C'est vrai. Je voyage beaucoup. En fait, demain matin, je monterai à bord d'un vol de Singapour à San Francisco, puis à San Antonio. Au cours de la semaine prochaine, je serai sur six vols, passant de nombreuses heures à proximité de personnes que je ne connais pas.

Ne pas faire la queue pour acheter un masque n'est pas parce que je ne pense pas que le coronavirus puisse faire mourir des gens. Mais plutôt parce que je ne pense pas que je risque d’en faire partie. Et comme l'ont déclaré les experts de la santé, les masques faciaux sont généralement inutiles, sauf si vous êtes déjà malade ou si vous travaillez avec ceux qui le sont. En fait, porter le mauvais, dans le mauvais sens, peut en fait vous mettre à plus risque de tomber malade.

La grippe de Wuhan, appelée coronavirus, alimente actuellement nos flux d'actualités. En fait, la même personne qui m'a demandé si j'avais un masque a partagé qu'elle avait entendu dire que Singapour allait bientôt en manquer et, «en passant, avez-vous entendu la rumeur selon laquelle ce virus a été délibérément fabriqué comme un arme."

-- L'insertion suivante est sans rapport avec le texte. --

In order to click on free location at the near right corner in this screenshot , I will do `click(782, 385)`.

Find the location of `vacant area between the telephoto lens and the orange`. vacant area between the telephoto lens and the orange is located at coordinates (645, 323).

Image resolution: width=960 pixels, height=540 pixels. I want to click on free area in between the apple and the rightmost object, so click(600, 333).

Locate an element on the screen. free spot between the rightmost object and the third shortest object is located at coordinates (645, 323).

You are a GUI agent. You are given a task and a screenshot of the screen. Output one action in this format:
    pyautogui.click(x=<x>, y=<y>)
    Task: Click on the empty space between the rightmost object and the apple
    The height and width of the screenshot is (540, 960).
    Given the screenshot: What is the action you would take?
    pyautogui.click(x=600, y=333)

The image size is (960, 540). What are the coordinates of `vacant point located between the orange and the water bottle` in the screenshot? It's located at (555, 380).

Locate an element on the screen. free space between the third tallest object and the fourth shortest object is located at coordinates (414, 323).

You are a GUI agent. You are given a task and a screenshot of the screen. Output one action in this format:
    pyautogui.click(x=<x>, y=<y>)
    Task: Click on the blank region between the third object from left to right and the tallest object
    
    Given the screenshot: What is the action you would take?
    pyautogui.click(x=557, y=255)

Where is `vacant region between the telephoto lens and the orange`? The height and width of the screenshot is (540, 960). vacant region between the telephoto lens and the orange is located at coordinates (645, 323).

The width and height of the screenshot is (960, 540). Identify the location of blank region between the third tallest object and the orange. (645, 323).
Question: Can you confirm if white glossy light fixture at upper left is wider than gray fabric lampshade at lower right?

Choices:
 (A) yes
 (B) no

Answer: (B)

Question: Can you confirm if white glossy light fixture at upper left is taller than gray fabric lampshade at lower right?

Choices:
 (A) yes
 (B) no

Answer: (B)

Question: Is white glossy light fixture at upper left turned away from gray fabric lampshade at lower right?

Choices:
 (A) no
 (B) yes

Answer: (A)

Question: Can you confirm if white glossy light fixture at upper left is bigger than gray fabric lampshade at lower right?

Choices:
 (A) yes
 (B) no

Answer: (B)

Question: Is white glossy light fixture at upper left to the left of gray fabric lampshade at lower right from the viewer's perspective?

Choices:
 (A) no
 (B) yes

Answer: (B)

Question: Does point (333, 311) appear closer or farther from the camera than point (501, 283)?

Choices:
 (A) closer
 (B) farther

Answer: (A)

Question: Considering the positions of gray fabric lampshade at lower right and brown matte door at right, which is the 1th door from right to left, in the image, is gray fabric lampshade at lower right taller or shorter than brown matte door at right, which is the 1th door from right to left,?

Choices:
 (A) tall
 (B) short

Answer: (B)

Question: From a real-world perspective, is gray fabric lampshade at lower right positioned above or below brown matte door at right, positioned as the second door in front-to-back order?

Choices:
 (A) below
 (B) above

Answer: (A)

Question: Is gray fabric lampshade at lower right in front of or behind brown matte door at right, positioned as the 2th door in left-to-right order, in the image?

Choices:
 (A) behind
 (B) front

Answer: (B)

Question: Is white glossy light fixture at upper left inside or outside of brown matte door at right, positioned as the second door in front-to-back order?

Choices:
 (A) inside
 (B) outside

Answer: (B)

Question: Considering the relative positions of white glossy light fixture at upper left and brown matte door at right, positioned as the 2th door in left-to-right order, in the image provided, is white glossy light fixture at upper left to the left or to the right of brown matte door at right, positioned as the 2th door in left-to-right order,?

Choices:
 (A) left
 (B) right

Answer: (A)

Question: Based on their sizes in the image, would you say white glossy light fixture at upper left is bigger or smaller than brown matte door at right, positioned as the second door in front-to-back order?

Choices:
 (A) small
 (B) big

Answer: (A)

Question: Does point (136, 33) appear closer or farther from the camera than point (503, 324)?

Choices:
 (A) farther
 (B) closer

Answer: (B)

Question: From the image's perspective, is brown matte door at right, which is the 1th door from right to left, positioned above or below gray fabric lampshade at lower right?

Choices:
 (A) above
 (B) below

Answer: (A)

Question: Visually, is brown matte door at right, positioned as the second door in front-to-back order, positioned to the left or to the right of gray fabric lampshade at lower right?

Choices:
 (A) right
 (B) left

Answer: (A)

Quels déchets. La peur semant le cœur.

Mais cela montre simplement que la peur est contagieuse et se nourrit d'elle-même. Plus encore, dans le monde surchargé d'aujourd'hui, les fausses nouvelles basées sur la peur peuvent se propager beaucoup plus rapidement que n'importe quel virus.

Si vous vous demandez si vous devez ou non annuler votre voyage à Bali (ou Singapour!) Et faire le plein de haricots en conserve, considérez quelques faits pour mettre vos craintes dans leur juste perspective (car la peur, par défaut, tend à pour nous le faire perdre.)

Selon le Center for Disease Control and Prevention, plus de 60 000 personnes meurent chaque année de la grippe ou de maladies pseudo-grippales (soit 168 décès par jour!). Les personnes les plus susceptibles de mourir de Wuhan ont le même profil que les décès dus à la grippe: les personnes de plus de 65 ans, celles dont le système immunitaire est compromis et celles qui ont des conditions préexistantes. Tous ceux aux États-Unis, à Singapour et dans d'autres pays traités pour le virus montrent des réponses positives. Contrairement au SRAS, qui présentait un taux de mortalité d'environ 10%, le virus de Wuhan (l'un des coronavirus de la même famille que le SRAS) ne présente qu'un taux de mortalité d'environ 3%. Donc, même s'il peut se propager plus facilement, il est beaucoup moins fatal si vous l'obtenez. Et les chances sont, à moins que vous ne soyez allé en Chine récemment ou que vous travailliez avec ceux qui l'ont déjà fait, vous ne le ferez pas.

Mais zoomons à nouveau.

Selon le CDC, chaque année aux États-Unis, environ 650 000 personnes meurent de maladies cardiaques, 600 000 meurent d'un cancer, environ 170 000 meurent d'accidents, 160 000 de maladies respiratoires chroniques et près de 150 000 d'AVC, et environ 85 000 (pour arrondir) du diabète et près de 40000 meurent de décès par arme à feu (dont environ 60% sont des suicides.)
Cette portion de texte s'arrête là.